He says some of the fun has been taken out of playing sport at the highest level because of the extent of security.
"One of the great experiences of playing international cricket is touring the subcontinent. It's so vastly different and quite an eye-opener. But those at the Games won't be experiencing the same things as when I first toured.
"When I first went over, pre-9/11, guys could walk out of their hotels and everyone was comfortable with that. Last year in the IPL, we were basically locked inside the hotel. We were unable to experience anything the city had to offer.
"With us, it's just a cricket team, whereas at the Games, you've got around 7000 athletes. However, cricketers have recently based decisions on the recommendations of New Zealand Cricket and the Players Association. If the athletes are getting similar advice to what we get - and feel comfortable with it - then that's fine but each group has to make up their own minds."

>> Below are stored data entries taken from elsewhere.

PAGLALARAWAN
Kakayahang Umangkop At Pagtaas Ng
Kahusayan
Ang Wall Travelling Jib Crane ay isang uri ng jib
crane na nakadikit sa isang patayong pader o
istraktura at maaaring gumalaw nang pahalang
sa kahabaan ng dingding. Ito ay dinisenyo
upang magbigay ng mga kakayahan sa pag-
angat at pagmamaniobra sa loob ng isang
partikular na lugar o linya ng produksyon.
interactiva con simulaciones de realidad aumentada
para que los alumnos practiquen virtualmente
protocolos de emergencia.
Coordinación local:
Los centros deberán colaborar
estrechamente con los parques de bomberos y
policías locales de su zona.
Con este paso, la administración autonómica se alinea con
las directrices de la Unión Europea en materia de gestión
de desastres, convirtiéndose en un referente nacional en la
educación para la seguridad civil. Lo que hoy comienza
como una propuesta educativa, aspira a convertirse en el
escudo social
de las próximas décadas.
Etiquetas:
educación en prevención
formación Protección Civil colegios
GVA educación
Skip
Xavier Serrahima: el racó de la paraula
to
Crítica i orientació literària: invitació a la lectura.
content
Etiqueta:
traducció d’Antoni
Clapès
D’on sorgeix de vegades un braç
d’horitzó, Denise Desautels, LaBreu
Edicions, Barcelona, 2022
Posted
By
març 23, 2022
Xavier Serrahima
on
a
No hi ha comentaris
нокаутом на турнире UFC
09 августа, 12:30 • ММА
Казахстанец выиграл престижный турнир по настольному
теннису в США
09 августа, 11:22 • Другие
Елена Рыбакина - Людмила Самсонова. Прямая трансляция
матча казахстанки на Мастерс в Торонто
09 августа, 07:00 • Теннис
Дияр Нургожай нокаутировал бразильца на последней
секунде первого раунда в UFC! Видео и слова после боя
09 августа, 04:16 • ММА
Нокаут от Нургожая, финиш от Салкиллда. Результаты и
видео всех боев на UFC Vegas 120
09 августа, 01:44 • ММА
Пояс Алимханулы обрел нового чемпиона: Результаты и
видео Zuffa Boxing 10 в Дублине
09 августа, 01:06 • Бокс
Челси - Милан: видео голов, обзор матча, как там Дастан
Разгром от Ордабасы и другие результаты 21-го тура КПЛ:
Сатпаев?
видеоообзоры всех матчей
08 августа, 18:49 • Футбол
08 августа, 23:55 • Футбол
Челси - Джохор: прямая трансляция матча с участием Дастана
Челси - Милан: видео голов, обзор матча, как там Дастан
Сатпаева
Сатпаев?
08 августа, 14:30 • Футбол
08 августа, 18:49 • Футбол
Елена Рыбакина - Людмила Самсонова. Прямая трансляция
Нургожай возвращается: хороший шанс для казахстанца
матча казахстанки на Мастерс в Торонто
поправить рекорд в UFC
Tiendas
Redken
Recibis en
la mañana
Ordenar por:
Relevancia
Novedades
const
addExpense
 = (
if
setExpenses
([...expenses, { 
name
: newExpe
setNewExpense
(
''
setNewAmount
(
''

Former India cricket coach and Black Caps opener John Wright has called for patience and understanding ahead of the culture shock Commonwealth athletes will encounter.
Wright earned wide-ranging respect in India as coach of the national side from 2000-05. He took them to a World Cup final in 2003 and a drawn test series in Australia the following summer. In 1988, he captained New Zealand to one of their two test wins in India.
"Things have a habit of being right on the day in India. When I started as coach I'd worry about where the team was going to practise, where the balls were coming from and then somehow - as if by magic - it just happens.
"But organising a cricket practice is a slightly smaller undertaking than a Commonwealth Games," he says, employing his famed dry humour.